CHECK YOUR UNDERSTANDING ::
A - From the wrapping machine patent, copy word for word the passage starting with "In the past, in" and going on through "size or dimension.".
B - Which section headings appear below the title in the wrapping machine patent?
C - Answer these questions from the wrapping machine patent:
(i) What items does the technical field say the wrapping machines are used to wrap?
(ii) In the earlier calibration method, what did a service technician have to enter manually on the machine interface?
(iii) According to the summary, what is the determined distance stored as?

SOURCE DOCUMENT ::
•••••

WRAPPING MACHINE WITH SELF-CALIBRATION

Abstract

A wrapping machine for wrapping trayed items includes a wrap station and a conveying system for moving trayed items from an input station to the wrap station. The conveying system includes a conveyor for moving trayed items from the input station to a trayed item detection arrangement, and a prime mover operatively connected for moving the conveyor. A controller connected to the trayed item detection arrangement and the prime mover is configured for selectively carrying out a self-calibration operation in which: the prime mover is operated to cause movement of a portion of the conveyor from a start position to the trayed item detection arrangement; and an amount of prime mover movement required for the portion to travel from the start position to the trayed item detection arrangement is monitored and used to store a calibration value in memory of the controller.

Description

TECHNICAL FIELD

This application relates generally to wrapping machines used for wrapping food items and, more specifically, to a wrapping machine with an associated self-calibration process.

BACKGROUND

Packaging machines are frequently used to automatically wrap film about products, such as trayed food items. The packaging machines typically include a film gripper that grips and pulls the film from a roll of film, side clamps that grip the film, and folders that fold the film underneath the product. Various control systems and sensors may be employed, for example, to control operation of the gripper and to sense product location. It is generally desirable to know the length of the product tray so that wrap parameters will properly accommodate the particular tray size.

In the past, in order to calibrate a machine infeed so as to enable proper determination of tray size being used, a service technician had to place a tray on the infeed station and manually enter tray size information for the tray being used on the machine interface. The package wrapping machine could then calibrate the infeed length of the machine for the purpose of the calibration. This methodology enabled errors to be introduced if the technician fails to input accurate tray size information during the calibration.

It would be desirable to provide an automated wrapping machine with a calibration methodology that does not require the use of a tray and/or that does not require user input of a tray size or dimension.

SUMMARY

In one aspect, a wrapping machine for wrapping trayed food products includes a wrap station at which trayed food products are wrapped, a film dispensing system for drawing out film at the wrap station and a conveying system for moving trayed food products along a defined path from an input station to the wrap station. The conveying system includes a conveyor for moving trayed food products from the input station to a trayed item detection arrangement, and a prime mover operatively connected for moving the conveyor. A controller is operatively connected to the trayed item detection arrangement and the prime mover. The controller is configured for carrying out a self-calibration operation in which: the prime mover is operated to cause movement of a portion of the conveyor from a start position to the trayed item detection arrangement; an amount of movement of the prime mover is monitored as the portion travels from the start position to the trayed item detection arrangement and the amount of movement is used to determine a distance from the start position to the trayed item detection arrangement; and the determined distance is stored as a calibration value in memory of the controller for future use during trayed food product wrapping operations.

•••••

DATA PROVIDED ::

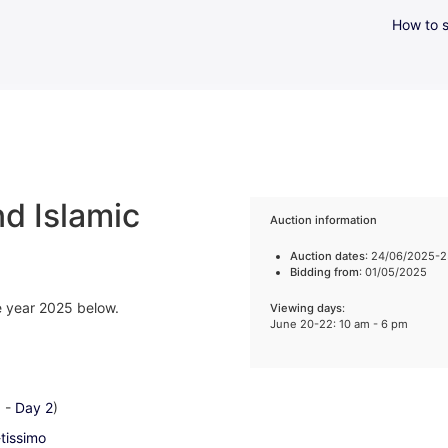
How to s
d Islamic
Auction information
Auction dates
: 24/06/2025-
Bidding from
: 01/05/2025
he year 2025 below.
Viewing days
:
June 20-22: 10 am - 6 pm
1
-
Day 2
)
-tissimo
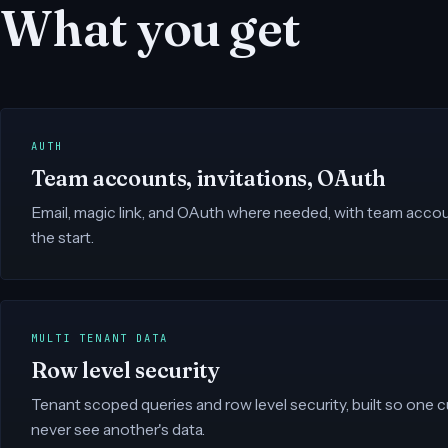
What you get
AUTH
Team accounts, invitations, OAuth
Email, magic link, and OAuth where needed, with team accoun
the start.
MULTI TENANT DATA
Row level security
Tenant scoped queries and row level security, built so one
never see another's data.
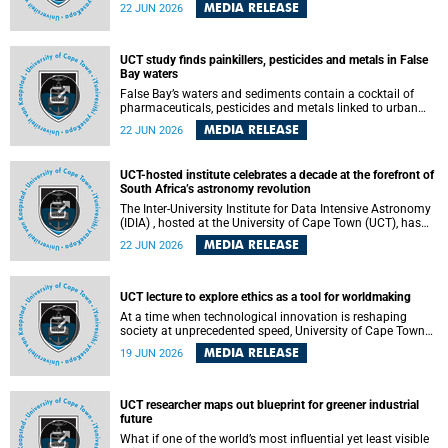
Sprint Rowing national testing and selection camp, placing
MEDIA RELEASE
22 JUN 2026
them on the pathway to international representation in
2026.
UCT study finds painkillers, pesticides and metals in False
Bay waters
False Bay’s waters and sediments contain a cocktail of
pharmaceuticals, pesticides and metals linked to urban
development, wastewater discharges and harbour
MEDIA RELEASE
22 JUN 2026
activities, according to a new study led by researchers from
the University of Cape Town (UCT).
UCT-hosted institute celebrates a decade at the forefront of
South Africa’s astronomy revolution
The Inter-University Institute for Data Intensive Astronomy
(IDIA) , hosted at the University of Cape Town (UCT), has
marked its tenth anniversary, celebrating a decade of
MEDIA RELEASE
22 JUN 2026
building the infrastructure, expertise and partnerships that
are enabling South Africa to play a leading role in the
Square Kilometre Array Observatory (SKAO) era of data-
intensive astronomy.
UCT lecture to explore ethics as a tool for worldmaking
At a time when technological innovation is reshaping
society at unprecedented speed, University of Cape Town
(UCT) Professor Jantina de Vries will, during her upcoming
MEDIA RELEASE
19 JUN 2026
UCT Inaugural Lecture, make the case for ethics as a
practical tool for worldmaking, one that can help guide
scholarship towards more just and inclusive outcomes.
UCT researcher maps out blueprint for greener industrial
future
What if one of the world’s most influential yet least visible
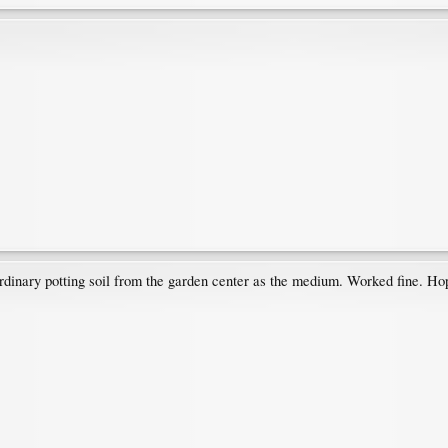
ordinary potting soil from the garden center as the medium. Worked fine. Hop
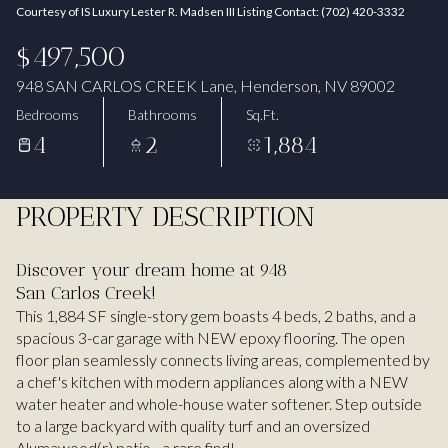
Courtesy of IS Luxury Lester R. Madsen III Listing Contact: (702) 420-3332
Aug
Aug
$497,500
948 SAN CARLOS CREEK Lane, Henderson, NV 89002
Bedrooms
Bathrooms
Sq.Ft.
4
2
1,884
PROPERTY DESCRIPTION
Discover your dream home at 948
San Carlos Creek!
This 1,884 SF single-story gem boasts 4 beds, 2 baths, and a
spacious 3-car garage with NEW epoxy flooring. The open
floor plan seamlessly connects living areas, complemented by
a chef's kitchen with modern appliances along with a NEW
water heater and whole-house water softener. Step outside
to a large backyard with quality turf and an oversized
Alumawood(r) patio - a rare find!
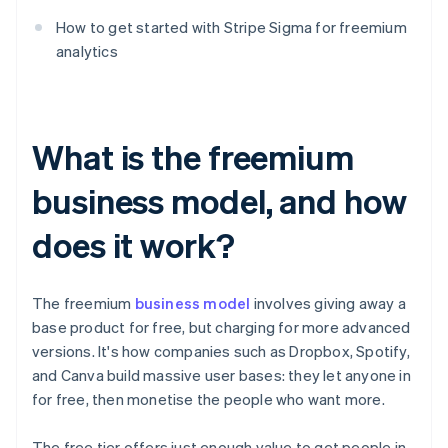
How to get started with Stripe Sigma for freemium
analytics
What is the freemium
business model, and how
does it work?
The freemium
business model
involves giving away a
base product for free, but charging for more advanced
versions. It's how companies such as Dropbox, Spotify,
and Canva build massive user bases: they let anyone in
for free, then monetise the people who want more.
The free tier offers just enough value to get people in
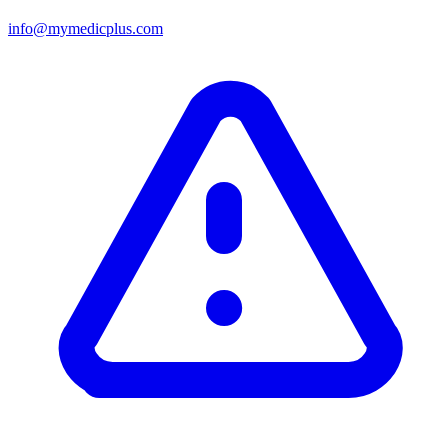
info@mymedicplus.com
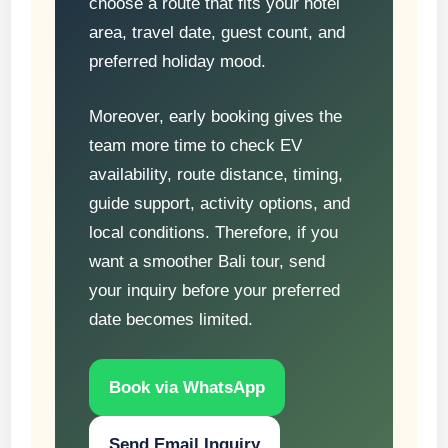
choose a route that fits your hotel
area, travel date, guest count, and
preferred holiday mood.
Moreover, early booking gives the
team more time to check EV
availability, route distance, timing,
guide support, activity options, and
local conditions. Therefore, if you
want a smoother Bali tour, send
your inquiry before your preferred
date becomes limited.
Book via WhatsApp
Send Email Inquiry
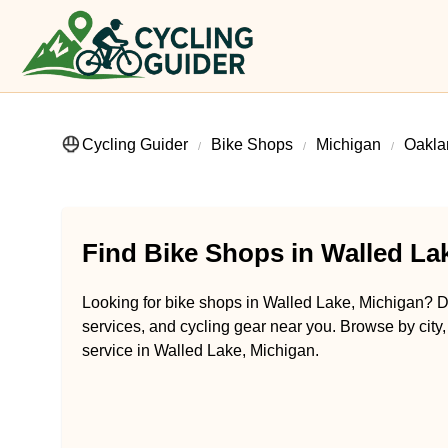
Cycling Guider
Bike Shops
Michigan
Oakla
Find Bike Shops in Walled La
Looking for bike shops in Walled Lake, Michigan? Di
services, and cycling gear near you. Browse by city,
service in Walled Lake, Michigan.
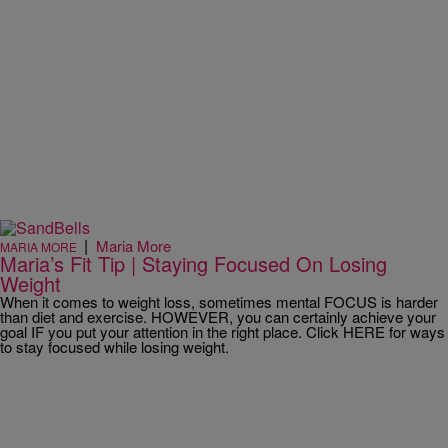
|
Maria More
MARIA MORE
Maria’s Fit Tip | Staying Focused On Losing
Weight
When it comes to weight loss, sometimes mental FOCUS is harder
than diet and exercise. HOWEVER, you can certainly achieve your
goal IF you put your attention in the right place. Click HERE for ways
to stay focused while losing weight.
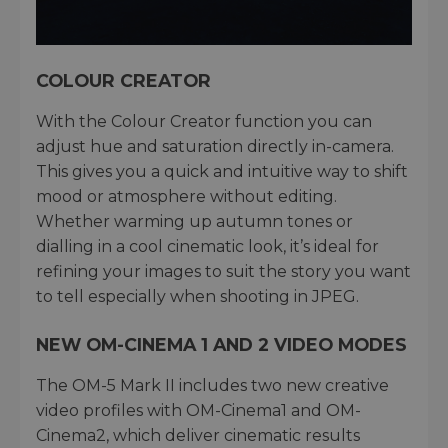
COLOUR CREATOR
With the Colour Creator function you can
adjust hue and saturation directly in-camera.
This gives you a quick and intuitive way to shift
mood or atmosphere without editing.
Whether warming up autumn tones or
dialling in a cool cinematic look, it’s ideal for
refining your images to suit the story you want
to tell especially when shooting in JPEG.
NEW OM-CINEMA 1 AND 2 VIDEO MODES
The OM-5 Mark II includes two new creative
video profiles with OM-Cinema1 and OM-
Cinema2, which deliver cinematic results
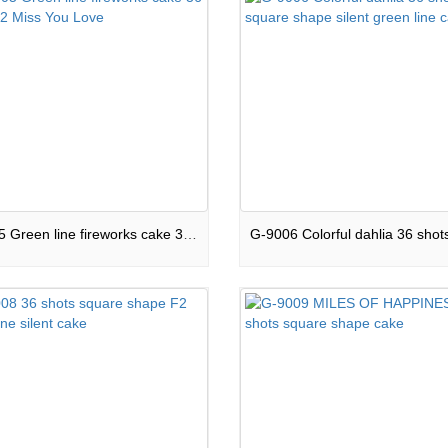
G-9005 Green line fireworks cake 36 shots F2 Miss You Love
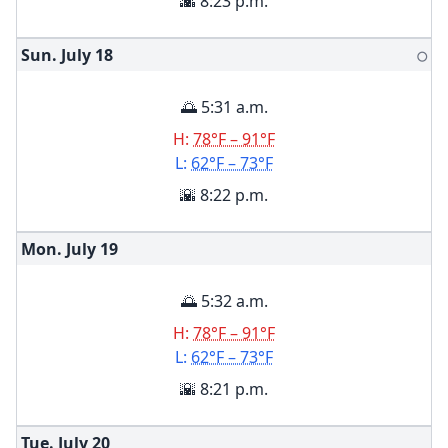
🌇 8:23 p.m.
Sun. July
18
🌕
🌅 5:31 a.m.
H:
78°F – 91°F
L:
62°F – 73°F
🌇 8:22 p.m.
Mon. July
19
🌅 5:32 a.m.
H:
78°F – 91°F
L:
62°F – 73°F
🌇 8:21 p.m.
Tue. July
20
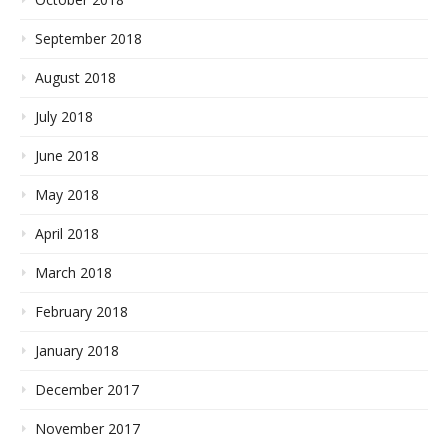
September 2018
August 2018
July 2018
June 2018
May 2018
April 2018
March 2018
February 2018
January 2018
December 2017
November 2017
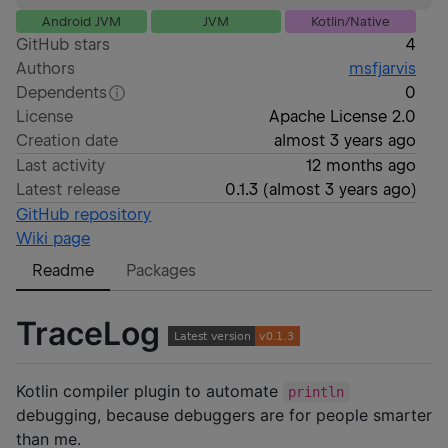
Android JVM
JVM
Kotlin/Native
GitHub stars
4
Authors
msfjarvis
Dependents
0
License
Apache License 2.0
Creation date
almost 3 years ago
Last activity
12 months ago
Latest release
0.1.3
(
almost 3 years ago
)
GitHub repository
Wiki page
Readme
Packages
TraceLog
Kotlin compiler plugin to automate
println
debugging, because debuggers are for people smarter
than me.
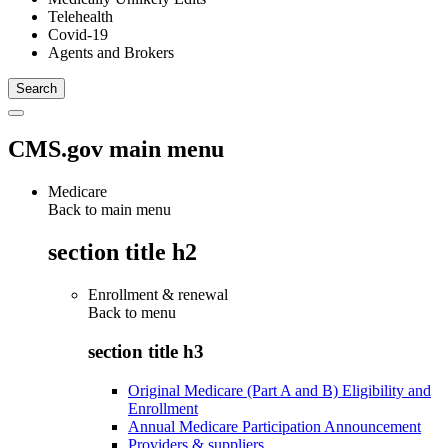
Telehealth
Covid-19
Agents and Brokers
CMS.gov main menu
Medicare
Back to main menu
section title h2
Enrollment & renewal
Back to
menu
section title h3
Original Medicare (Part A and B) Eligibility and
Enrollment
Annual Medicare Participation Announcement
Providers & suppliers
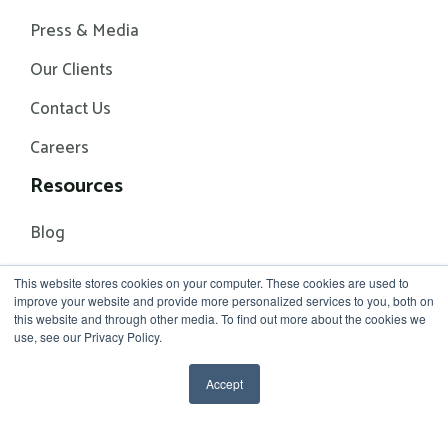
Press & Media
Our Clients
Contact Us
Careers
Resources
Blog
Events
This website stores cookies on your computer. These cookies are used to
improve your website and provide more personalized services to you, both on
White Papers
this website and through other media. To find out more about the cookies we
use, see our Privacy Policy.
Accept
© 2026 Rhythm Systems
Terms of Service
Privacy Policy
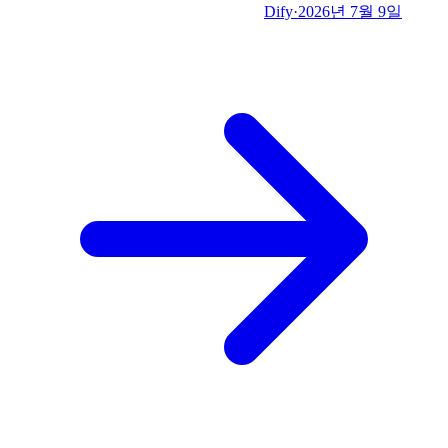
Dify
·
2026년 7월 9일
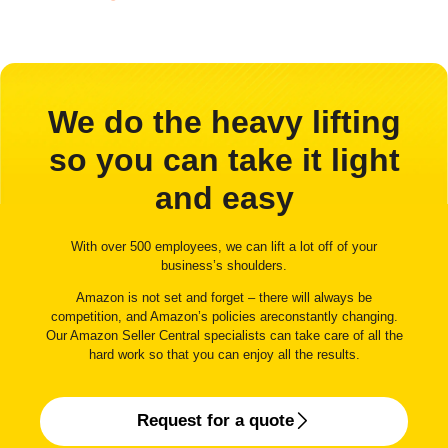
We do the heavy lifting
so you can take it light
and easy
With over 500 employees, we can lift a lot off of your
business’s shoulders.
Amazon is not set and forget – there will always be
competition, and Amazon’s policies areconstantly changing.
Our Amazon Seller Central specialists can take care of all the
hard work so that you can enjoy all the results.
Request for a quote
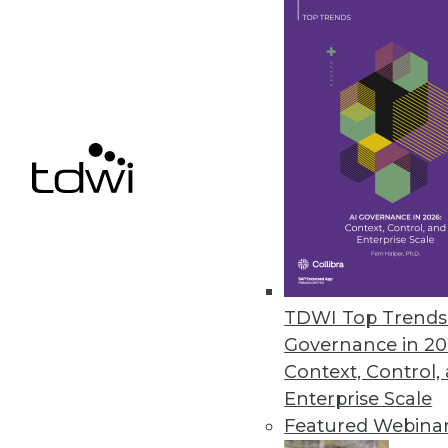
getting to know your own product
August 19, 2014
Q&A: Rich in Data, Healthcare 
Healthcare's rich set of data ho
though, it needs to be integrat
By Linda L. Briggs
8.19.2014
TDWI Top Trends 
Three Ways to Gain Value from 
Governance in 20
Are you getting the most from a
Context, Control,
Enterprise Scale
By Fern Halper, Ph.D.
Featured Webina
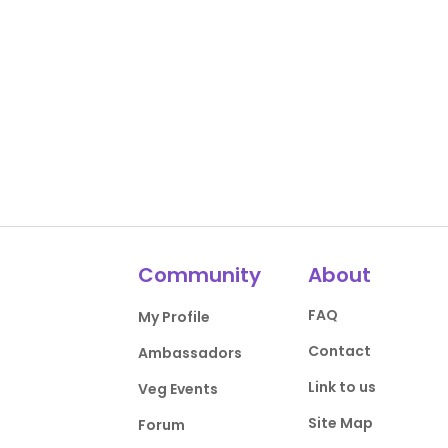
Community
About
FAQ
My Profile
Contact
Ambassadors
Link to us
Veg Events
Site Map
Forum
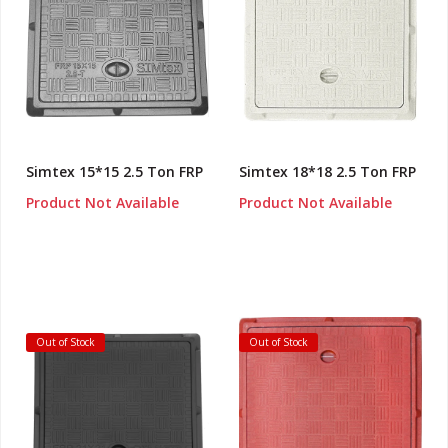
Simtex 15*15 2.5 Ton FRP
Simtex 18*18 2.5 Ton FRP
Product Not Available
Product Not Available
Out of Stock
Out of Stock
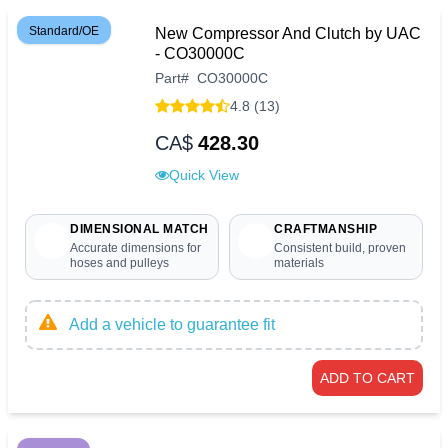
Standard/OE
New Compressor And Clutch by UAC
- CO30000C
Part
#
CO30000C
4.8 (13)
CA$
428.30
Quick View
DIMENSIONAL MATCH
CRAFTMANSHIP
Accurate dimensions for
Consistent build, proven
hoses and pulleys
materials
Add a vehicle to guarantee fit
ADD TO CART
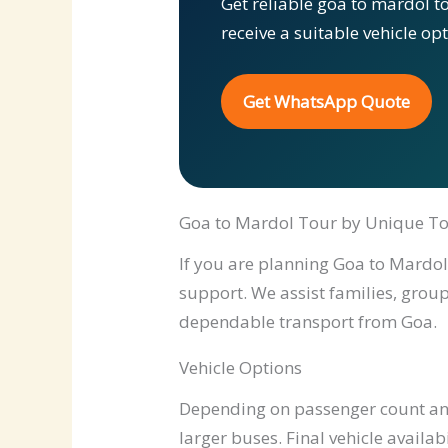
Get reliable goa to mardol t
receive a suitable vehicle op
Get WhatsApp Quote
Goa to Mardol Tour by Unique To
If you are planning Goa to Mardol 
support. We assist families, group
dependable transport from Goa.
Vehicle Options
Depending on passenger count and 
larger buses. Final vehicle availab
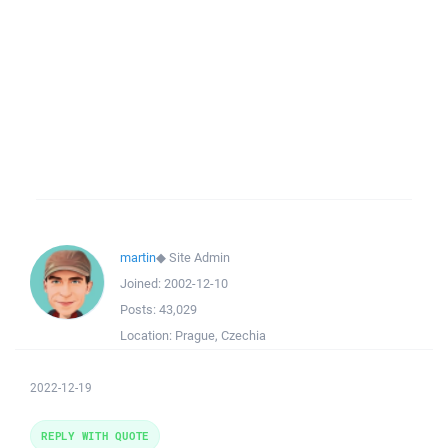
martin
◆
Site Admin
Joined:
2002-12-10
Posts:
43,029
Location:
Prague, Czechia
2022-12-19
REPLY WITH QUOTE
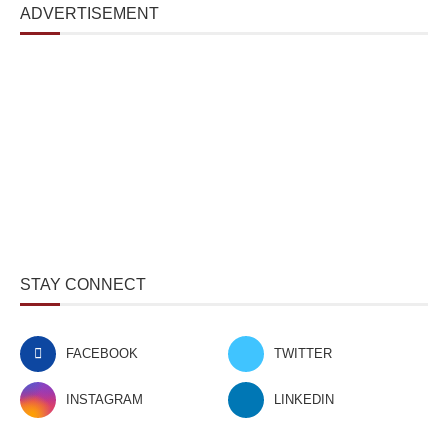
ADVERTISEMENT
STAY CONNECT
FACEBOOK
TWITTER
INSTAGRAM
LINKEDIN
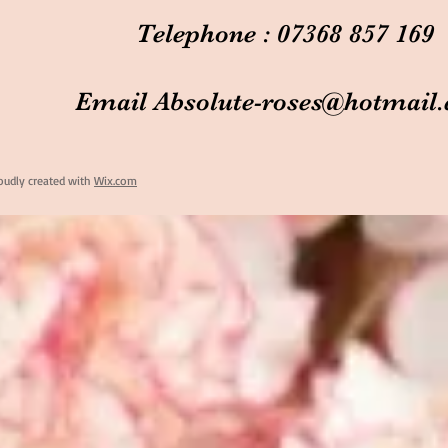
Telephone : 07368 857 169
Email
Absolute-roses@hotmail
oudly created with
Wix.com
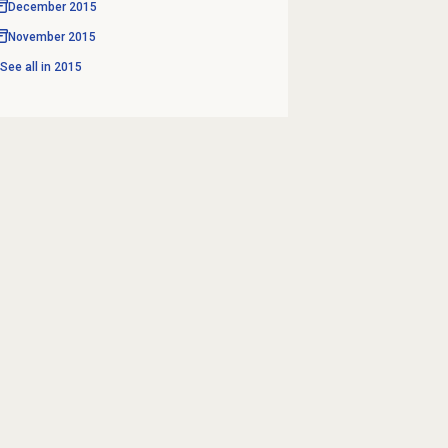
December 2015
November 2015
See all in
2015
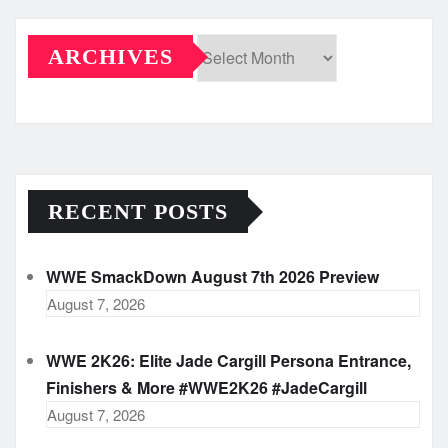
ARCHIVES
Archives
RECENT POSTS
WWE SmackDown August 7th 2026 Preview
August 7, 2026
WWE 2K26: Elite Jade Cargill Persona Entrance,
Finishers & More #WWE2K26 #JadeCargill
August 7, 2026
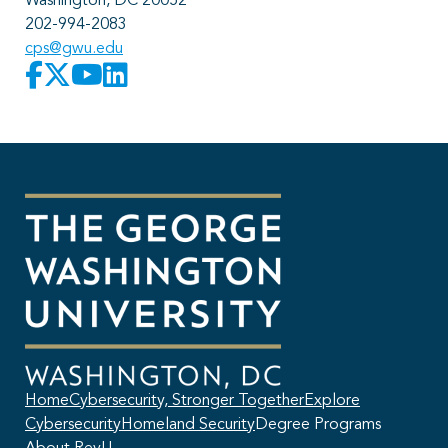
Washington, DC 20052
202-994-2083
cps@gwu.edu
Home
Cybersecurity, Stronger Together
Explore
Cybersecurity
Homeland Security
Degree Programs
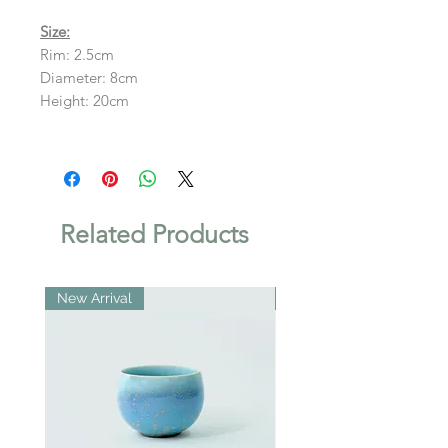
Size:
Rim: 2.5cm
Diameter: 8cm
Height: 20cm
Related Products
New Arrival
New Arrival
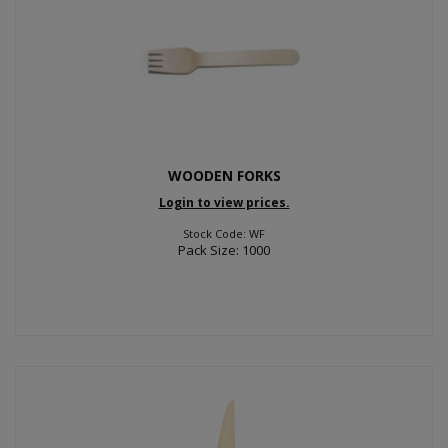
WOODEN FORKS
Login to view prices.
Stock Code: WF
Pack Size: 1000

•••••

RESULTS FOR THE EXERCISE ::
A -
In the past, in order to calibrate a machine infeed so as to enable proper determination of tray size being used, a service technician had to place a tray on the infeed station and manually enter tray size information for the tray being used on the machine interface. The package wrapping machine could then calibrate the infeed length of the machine for the purpose of the calibration. This methodology enabled errors to be introduced if the technician fails to input accurate tray size information during the calibration.

It would be desirable to provide an automated wrapping machine with a calibration methodology that does not require the use of a tray and/or that does not require user input of a tray size or dimension.

B -
Abstract
Description
TECHNICAL FIELD
BACKGROUND
SUMMARY

C -
(i) Food items.
(ii) Tray size information for the tray being used on the machine.
(iii) A calibration value in memory of the controller, for future use during trayed food product wrapping operations.